Compte tenu de ces points de vigilance, l’ANJ a approuvé 18 stratégies promotionnelles mais assorti ses décisions de conditions exigeantes qui illustrent la volonté de l’Autorité de « désintensifier » la pression publicitaire sur l’ensemble des canaux médiatiques, notamment les leviers numériques et renforcer la protection des mineurs et des publics vulnérables.

Rejet de la stratégie promotionnelle de LA FRANÇAISE DES JEUX pour son activité en monopole

L’ANJ rappelle que le cadre juridique exigeant qui s’applique aux monopoles en raison de leur statut spécifique implique que leur politique promotionnelle demeure mesurée et limitée. Celle-ci doit avant tout consister à informer leurs clients potentiels de l’existence de leur offre et non à stimuler activement ces derniers et encourager la pratique du jeu.

L’ANJ constate tout d’abord que la FDJ n’a que partiellement répondu aux réserves formulées en 2022 par l’Autorité sur l’ampleur et les modalités de sa stratégie promotionnelle.

Elle pointe en particulier les difficultés suivantes dans la stratégie 2023 :

 

  • Le nombre très important de campagnes promotionnelles, institutionnelles et de sponsoring d’envergure prévues, qui entretiennent une exposition publicitaire des publics importante et continue tout au long de l’année ;
  • Une stratégie offensive de promotion de son offre de loteries destinée à recruter un nombre élevé de nouveaux joueurs et à faire de la loterie un produit de consommation courante (notamment par le recours à l’influence, l’activation de gratifications via des applications de promotions privées proposant de « bonnes affaires » et la mise en avant des jackpots et de slogans accrocheurs comme « pluie de millionnaires ») ;
  • Une part significative de la stratégie promotionnelle axée sur la « contribution sociétale du groupe », ce qui comporte le risque d’encourager la pratique des jeux d’argent et de hasard en installant un lien direct entre la consommation de ses jeux et une cause d’intérêt général, de nature à banaliser ou généraliser la pratique du jeu.

 

Le collège de l’ANJ a décidé de rejeter la stratégie promotionnelle de LA FRANÇAISE DES JEUX car celle-ci ne saurait être regardée comme suffisamment mesurée et limitée par rapport à la publicité qu’un monopole de jeux d’argent peut légalement réaliser. Aussi, la société LA FRANÇAISE DES JEUX devra déposer, au plus tard dans un délai d’un mois, une nouvelle demande d’approbation de sa stratégie promotionnelle, après discussion avec les services de l’ANJ.

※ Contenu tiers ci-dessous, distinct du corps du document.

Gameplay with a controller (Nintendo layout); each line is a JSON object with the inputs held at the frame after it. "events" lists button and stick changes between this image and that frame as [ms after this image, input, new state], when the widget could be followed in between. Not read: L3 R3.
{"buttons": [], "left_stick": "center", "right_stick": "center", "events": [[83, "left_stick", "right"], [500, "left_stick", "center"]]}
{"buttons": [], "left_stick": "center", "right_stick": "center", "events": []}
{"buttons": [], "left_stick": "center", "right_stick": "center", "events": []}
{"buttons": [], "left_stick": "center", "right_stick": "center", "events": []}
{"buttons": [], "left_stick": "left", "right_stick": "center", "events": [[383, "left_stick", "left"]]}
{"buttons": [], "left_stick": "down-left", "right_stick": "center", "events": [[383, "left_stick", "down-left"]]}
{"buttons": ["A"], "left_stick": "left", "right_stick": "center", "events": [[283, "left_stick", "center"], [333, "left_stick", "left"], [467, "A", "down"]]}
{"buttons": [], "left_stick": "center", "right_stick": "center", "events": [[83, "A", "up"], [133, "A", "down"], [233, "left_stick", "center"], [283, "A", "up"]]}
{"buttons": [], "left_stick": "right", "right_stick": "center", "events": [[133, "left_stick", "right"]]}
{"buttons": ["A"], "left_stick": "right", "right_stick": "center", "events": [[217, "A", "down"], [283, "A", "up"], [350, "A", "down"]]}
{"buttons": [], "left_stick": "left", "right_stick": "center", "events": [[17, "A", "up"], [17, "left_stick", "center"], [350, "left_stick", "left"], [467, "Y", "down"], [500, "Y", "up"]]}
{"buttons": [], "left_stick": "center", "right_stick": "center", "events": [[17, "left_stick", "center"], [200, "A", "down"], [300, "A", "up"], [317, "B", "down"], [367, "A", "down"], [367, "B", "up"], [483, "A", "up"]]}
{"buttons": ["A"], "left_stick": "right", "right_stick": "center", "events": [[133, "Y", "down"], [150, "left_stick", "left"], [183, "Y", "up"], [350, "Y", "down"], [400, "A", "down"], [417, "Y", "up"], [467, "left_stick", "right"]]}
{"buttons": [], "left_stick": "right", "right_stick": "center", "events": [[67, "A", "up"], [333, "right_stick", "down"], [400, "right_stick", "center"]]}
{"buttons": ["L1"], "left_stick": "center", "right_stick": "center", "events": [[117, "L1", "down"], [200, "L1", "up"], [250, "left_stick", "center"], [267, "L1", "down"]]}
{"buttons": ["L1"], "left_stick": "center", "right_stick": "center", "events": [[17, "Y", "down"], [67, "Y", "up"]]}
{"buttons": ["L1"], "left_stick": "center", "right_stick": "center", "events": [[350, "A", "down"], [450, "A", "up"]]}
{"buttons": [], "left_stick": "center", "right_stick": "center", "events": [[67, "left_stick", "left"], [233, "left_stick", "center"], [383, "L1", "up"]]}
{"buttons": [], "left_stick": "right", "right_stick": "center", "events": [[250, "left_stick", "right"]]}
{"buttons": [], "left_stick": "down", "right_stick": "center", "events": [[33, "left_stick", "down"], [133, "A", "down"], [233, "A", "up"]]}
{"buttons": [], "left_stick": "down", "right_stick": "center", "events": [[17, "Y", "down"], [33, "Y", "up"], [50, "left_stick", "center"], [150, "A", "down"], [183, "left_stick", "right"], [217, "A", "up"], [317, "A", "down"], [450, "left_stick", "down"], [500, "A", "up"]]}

Enfin, de manière générale, dans un contexte où la pression publicitaire reste forte et où les dernières études tendent à montrer une augmentation du jeu excessif, l’ANJ réfléchit à l’opportunité de proposer des mesures complémentaires aux pouvoirs publics dans les prochains mois pour renforcer l’encadrement de la publicité pour les jeux d’argent.